Bugs are shipped live, which is bad news if you don’t like to be reminded that your food once had a life but good news for insectivores like Greinig, who say the only tasty bug is a fresh-killed bug. “They start tasting really bad really fast, so you have to cook them right after they die,” she says. She puts bagged bugs in the freezer for an hour or so to slow them down, takes them out to wash and dry them, then returns them to the freezer for another 40 minutes to slow them all the way to death.
Some can be eaten live, but then there’s the nasty problem of the bug slithering or hopping around in your mouth. “And cooking live crickets is a mess,” Greinig notes. “They hop out of the pan and get all over your kitchen.”
Some bug chefs chop off the heads and legs to make the final product look more, ah, appetizing, but Greinig has her own method. After cooking, she shakes the bugs in a large-holed colander to break off “any legs or other parts that would get stuck between your teeth.”
From there, the culinary possibilities are endless: bugs dipped in honey, sprinkled over a pizza or cooked into recipes like Scorpion Scallopini out of Gordon’s book. Greinig usually limits her bug intake to snacks like trail mix, Rice Krispies treats and plain old fried bugs.
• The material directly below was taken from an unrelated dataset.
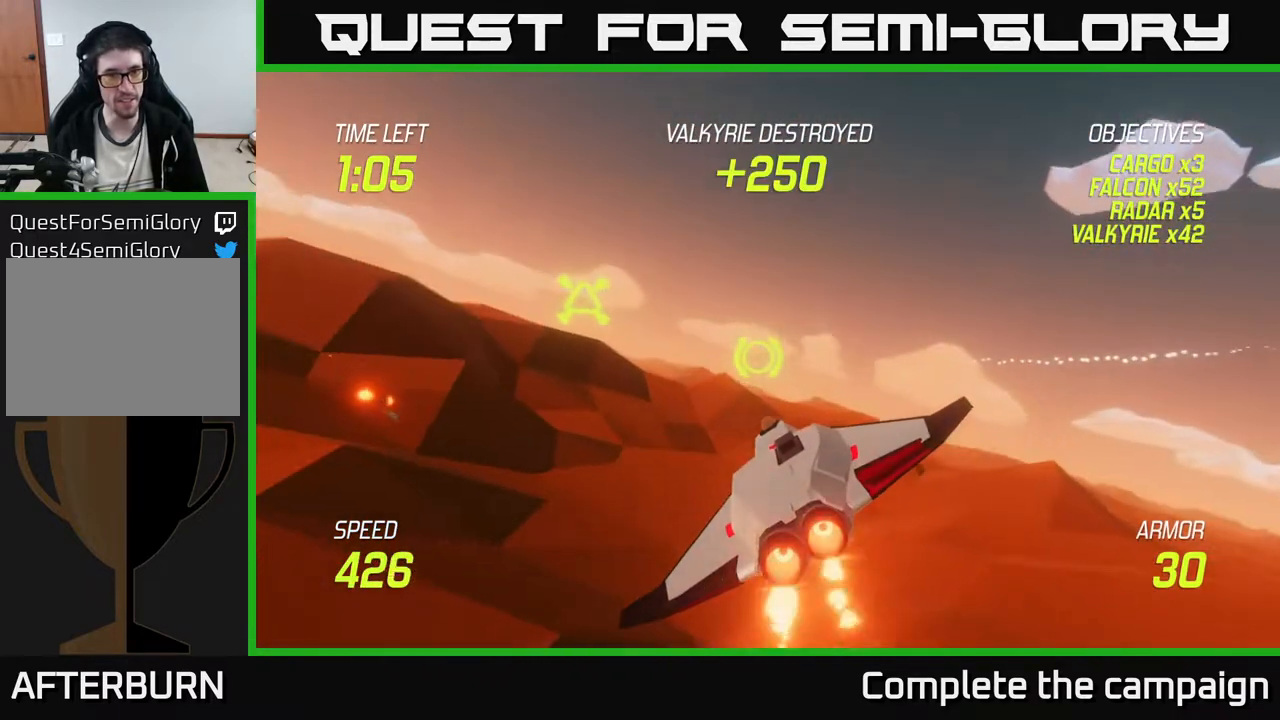
{"buttons": ["L2"], "left_stick": "up-left", "events": []}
And she only eats bugs professionally, not for fun. “If you go into my kitchen at home, you’re not going to find a bag of ants or anything,” she says. “Tonight for dinner, we’re having leftover spaghetti.”
As a 20-year vegetarian, I’m not one to eat anything that ever had a mother, but journalistic thoroughness required that I check this out. I gingerly worked my way up from the party mix to bugs dipped in honey, and on to bugs with no honey. Then Greinig upped the ante.
“You know, I have these jars of live mealworms and crickets. You should try them that way,” she said. “They go down easy.”
But do they come back up? I wondered.
Then suddenly, I don’t know how, she had me holding a handful of about 20 live, squiggly mealworms. “Go ahead,” she said.
And I did.
Now, I swear, I’ll never eat a single bug again.
I’ll eat them by the handful. You get more of the nutty flavor that way.